Copy each entry below without any change.
──────
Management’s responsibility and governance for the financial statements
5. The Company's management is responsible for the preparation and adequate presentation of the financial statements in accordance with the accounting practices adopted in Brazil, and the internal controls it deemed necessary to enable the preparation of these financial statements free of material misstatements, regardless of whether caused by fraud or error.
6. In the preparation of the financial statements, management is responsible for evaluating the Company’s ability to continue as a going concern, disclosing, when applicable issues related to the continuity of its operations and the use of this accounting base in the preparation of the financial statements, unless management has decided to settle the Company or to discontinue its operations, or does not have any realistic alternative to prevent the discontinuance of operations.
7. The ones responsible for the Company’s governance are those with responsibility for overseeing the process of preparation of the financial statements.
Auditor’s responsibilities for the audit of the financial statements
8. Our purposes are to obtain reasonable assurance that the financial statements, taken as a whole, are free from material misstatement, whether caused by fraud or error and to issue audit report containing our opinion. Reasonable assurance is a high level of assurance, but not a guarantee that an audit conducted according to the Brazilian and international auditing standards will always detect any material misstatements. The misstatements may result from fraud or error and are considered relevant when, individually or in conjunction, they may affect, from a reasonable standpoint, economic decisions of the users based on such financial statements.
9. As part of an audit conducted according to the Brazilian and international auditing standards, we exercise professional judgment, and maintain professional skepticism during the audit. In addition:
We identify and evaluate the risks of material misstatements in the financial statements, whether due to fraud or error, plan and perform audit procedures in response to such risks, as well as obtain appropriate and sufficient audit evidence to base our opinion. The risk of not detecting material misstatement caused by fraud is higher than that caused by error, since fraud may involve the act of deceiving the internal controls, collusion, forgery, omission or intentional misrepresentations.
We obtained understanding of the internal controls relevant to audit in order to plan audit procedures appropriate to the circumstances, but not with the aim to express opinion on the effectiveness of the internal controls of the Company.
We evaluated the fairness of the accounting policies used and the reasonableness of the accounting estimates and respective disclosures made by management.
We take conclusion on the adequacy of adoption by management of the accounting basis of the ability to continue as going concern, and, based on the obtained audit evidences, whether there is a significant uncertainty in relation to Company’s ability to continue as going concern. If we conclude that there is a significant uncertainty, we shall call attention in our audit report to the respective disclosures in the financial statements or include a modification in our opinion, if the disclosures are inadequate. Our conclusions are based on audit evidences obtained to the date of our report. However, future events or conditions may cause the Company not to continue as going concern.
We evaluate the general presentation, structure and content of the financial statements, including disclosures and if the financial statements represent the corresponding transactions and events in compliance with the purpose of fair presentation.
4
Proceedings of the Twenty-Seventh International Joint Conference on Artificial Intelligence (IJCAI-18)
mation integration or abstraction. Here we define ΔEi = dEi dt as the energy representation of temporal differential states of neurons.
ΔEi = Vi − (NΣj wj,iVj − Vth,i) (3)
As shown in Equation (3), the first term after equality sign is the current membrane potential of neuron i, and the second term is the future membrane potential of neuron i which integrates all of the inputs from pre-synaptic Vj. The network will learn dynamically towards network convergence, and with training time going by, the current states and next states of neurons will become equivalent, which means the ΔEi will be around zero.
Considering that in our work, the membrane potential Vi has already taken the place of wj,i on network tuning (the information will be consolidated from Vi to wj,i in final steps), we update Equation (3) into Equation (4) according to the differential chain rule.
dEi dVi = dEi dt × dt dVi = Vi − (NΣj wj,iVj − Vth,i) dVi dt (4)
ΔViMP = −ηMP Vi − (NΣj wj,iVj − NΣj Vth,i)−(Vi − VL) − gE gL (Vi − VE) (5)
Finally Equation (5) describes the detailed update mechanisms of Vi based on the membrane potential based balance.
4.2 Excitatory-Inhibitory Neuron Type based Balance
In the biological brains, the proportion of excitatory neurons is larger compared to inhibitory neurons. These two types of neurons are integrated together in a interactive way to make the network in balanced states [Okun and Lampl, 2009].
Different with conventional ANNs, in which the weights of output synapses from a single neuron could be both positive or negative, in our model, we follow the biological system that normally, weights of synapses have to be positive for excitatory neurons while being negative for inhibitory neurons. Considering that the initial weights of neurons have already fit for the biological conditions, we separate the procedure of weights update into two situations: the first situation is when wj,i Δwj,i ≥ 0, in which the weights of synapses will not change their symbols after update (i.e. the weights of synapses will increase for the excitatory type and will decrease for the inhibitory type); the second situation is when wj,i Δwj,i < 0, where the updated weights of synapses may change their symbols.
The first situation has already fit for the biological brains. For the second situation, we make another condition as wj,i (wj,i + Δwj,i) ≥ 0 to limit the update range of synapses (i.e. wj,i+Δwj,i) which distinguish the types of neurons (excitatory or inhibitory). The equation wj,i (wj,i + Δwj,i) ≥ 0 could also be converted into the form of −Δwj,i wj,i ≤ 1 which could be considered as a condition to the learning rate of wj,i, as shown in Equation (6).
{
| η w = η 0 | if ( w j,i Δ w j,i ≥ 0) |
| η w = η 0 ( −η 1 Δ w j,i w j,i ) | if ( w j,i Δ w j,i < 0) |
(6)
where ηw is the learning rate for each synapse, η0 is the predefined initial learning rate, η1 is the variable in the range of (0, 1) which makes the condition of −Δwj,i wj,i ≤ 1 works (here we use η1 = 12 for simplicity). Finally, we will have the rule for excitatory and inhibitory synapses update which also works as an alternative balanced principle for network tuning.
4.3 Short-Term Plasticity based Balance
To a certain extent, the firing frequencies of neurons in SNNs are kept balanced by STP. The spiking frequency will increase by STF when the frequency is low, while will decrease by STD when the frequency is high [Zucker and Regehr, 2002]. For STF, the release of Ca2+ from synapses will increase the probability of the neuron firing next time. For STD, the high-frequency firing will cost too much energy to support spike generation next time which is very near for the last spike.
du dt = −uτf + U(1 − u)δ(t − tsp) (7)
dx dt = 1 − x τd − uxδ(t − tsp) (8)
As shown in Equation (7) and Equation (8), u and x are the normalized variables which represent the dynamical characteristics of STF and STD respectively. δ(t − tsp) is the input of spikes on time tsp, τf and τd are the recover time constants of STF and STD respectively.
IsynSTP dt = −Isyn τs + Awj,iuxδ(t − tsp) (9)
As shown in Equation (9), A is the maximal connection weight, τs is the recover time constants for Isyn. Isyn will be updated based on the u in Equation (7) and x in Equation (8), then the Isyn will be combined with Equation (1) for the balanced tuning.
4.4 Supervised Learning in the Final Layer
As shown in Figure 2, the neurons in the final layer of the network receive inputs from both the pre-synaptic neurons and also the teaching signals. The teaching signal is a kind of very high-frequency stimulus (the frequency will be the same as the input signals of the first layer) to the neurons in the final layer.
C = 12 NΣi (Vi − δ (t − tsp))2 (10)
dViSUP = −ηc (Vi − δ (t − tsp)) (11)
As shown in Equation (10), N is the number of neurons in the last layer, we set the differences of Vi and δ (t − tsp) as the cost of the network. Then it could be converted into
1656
──────
- Response to the exercise
Management’s responsibility and governance for the financial statements
5. The Company's management is responsible for the preparation and adequate presentation of the financial statements in accordance with the accounting practices adopted in Brazil, and the internal controls it deemed necessary to enable the preparation of these financial statements free of material misstatements, regardless of whether caused by fraud or error.
6. In the preparation of the financial statements, management is responsible for evaluating the Company’s ability to continue as a going concern, disclosing, when applicable issues related to the continuity of its operations and the use of this accounting base in the preparation of the financial statements, unless management has decided to settle the Company or to discontinue its operations, or does not have any realistic alternative to prevent the discontinuance of operations.
7. The ones responsible for the Company’s governance are those with responsibility for overseeing the process of preparation of the financial statements.
Auditor’s responsibilities for the audit of the financial statements
8. Our purposes are to obtain reasonable assurance that the financial statements, taken as a whole, are free from material misstatement, whether caused by fraud or error and to issue audit report containing our opinion. Reasonable assurance is a high level of assurance, but not a guarantee that an audit conducted according to the Brazilian and international auditing standards will always detect any material misstatements. The misstatements may result from fraud or error and are considered relevant when, individually or in conjunction, they may affect, from a reasonable standpoint, economic decisions of the users based on such financial statements.
9. As part of an audit conducted according to the Brazilian and international auditing standards, we exercise professional judgment, and maintain professional skepticism during the audit. In addition:
We identify and evaluate the risks of material misstatements in the financial statements, whether due to fraud or error, plan and perform audit procedures in response to such risks, as well as obtain appropriate and sufficient audit evidence to base our opinion. The risk of not detecting material misstatement caused by fraud is higher than that caused by error, since fraud may involve the act of deceiving the internal controls, collusion, forgery, omission or intentional misrepresentations.
We obtained understanding of the internal controls relevant to audit in order to plan audit procedures appropriate to the circumstances, but not with the aim to express opinion on the effectiveness of the internal controls of the Company.
We evaluated the fairness of the accounting policies used and the reasonableness of the accounting estimates and respective disclosures made by management.
We take conclusion on the adequacy of adoption by management of the accounting basis of the ability to continue as going concern, and, based on the obtained audit evidences, whether there is a significant uncertainty in relation to Company’s ability to continue as going concern. If we conclude that there is a significant uncertainty, we shall call attention in our audit report to the respective disclosures in the financial statements or include a modification in our opinion, if the disclosures are inadequate. Our conclusions are based on audit evidences obtained to the date of our report. However, future events or conditions may cause the Company not to continue as going concern.
We evaluate the general presentation, structure and content of the financial statements, including disclosures and if the financial statements represent the corresponding transactions and events in compliance with the purpose of fair presentation.
4
Proceedings of the Twenty-Seventh International Joint Conference on Artificial Intelligence (IJCAI-18)
mation integration or abstraction. Here we define ΔEi = dEi dt as the energy representation of temporal differential states of neurons.
ΔEi = Vi − (NΣj wj,iVj − Vth,i) (3)
As shown in Equation (3), the first term after equality sign is the current membrane potential of neuron i, and the second term is the future membrane potential of neuron i which integrates all of the inputs from pre-synaptic Vj. The network will learn dynamically towards network convergence, and with training time going by, the current states and next states of neurons will become equivalent, which means the ΔEi will be around zero.
Considering that in our work, the membrane potential Vi has already taken the place of wj,i on network tuning (the information will be consolidated from Vi to wj,i in final steps), we update Equation (3) into Equation (4) according to the differential chain rule.
dEi dVi = dEi dt × dt dVi = Vi − (NΣj wj,iVj − Vth,i) dVi dt (4)
ΔViMP = −ηMP Vi − (NΣj wj,iVj − NΣj Vth,i)−(Vi − VL) − gE gL (Vi − VE) (5)
Finally Equation (5) describes the detailed update mechanisms of Vi based on the membrane potential based balance.
4.2 Excitatory-Inhibitory Neuron Type based Balance
In the biological brains, the proportion of excitatory neurons is larger compared to inhibitory neurons. These two types of neurons are integrated together in a interactive way to make the network in balanced states [Okun and Lampl, 2009].
Different with conventional ANNs, in which the weights of output synapses from a single neuron could be both positive or negative, in our model, we follow the biological system that normally, weights of synapses have to be positive for excitatory neurons while being negative for inhibitory neurons. Considering that the initial weights of neurons have already fit for the biological conditions, we separate the procedure of weights update into two situations: the first situation is when wj,i Δwj,i ≥ 0, in which the weights of synapses will not change their symbols after update (i.e. the weights of synapses will increase for the excitatory type and will decrease for the inhibitory type); the second situation is when wj,i Δwj,i < 0, where the updated weights of synapses may change their symbols.
The first situation has already fit for the biological brains. For the second situation, we make another condition as wj,i (wj,i + Δwj,i) ≥ 0 to limit the update range of synapses (i.e. wj,i+Δwj,i) which distinguish the types of neurons (excitatory or inhibitory). The equation wj,i (wj,i + Δwj,i) ≥ 0 could also be converted into the form of −Δwj,i wj,i ≤ 1 which could be considered as a condition to the learning rate of wj,i, as shown in Equation (6).
{
| η w = η 0 | if ( w j,i Δ w j,i ≥ 0) |
| η w = η 0 ( −η 1 Δ w j,i w j,i ) | if ( w j,i Δ w j,i < 0) |
(6)
where ηw is the learning rate for each synapse, η0 is the predefined initial learning rate, η1 is the variable in the range of (0, 1) which makes the condition of −Δwj,i wj,i ≤ 1 works (here we use η1 = 12 for simplicity). Finally, we will have the rule for excitatory and inhibitory synapses update which also works as an alternative balanced principle for network tuning.
4.3 Short-Term Plasticity based Balance
To a certain extent, the firing frequencies of neurons in SNNs are kept balanced by STP. The spiking frequency will increase by STF when the frequency is low, while will decrease by STD when the frequency is high [Zucker and Regehr, 2002]. For STF, the release of Ca2+ from synapses will increase the probability of the neuron firing next time. For STD, the high-frequency firing will cost too much energy to support spike generation next time which is very near for the last spike.
du dt = −uτf + U(1 − u)δ(t − tsp) (7)
dx dt = 1 − x τd − uxδ(t − tsp) (8)
As shown in Equation (7) and Equation (8), u and x are the normalized variables which represent the dynamical characteristics of STF and STD respectively. δ(t − tsp) is the input of spikes on time tsp, τf and τd are the recover time constants of STF and STD respectively.
IsynSTP dt = −Isyn τs + Awj,iuxδ(t − tsp) (9)
As shown in Equation (9), A is the maximal connection weight, τs is the recover time constants for Isyn. Isyn will be updated based on the u in Equation (7) and x in Equation (8), then the Isyn will be combined with Equation (1) for the balanced tuning.
4.4 Supervised Learning in the Final Layer
As shown in Figure 2, the neurons in the final layer of the network receive inputs from both the pre-synaptic neurons and also the teaching signals. The teaching signal is a kind of very high-frequency stimulus (the frequency will be the same as the input signals of the first layer) to the neurons in the final layer.
C = 12 NΣi (Vi − δ (t − tsp))2 (10)
dViSUP = −ηc (Vi − δ (t − tsp)) (11)
As shown in Equation (10), N is the number of neurons in the last layer, we set the differences of Vi and δ (t − tsp) as the cost of the network. Then it could be converted into
1656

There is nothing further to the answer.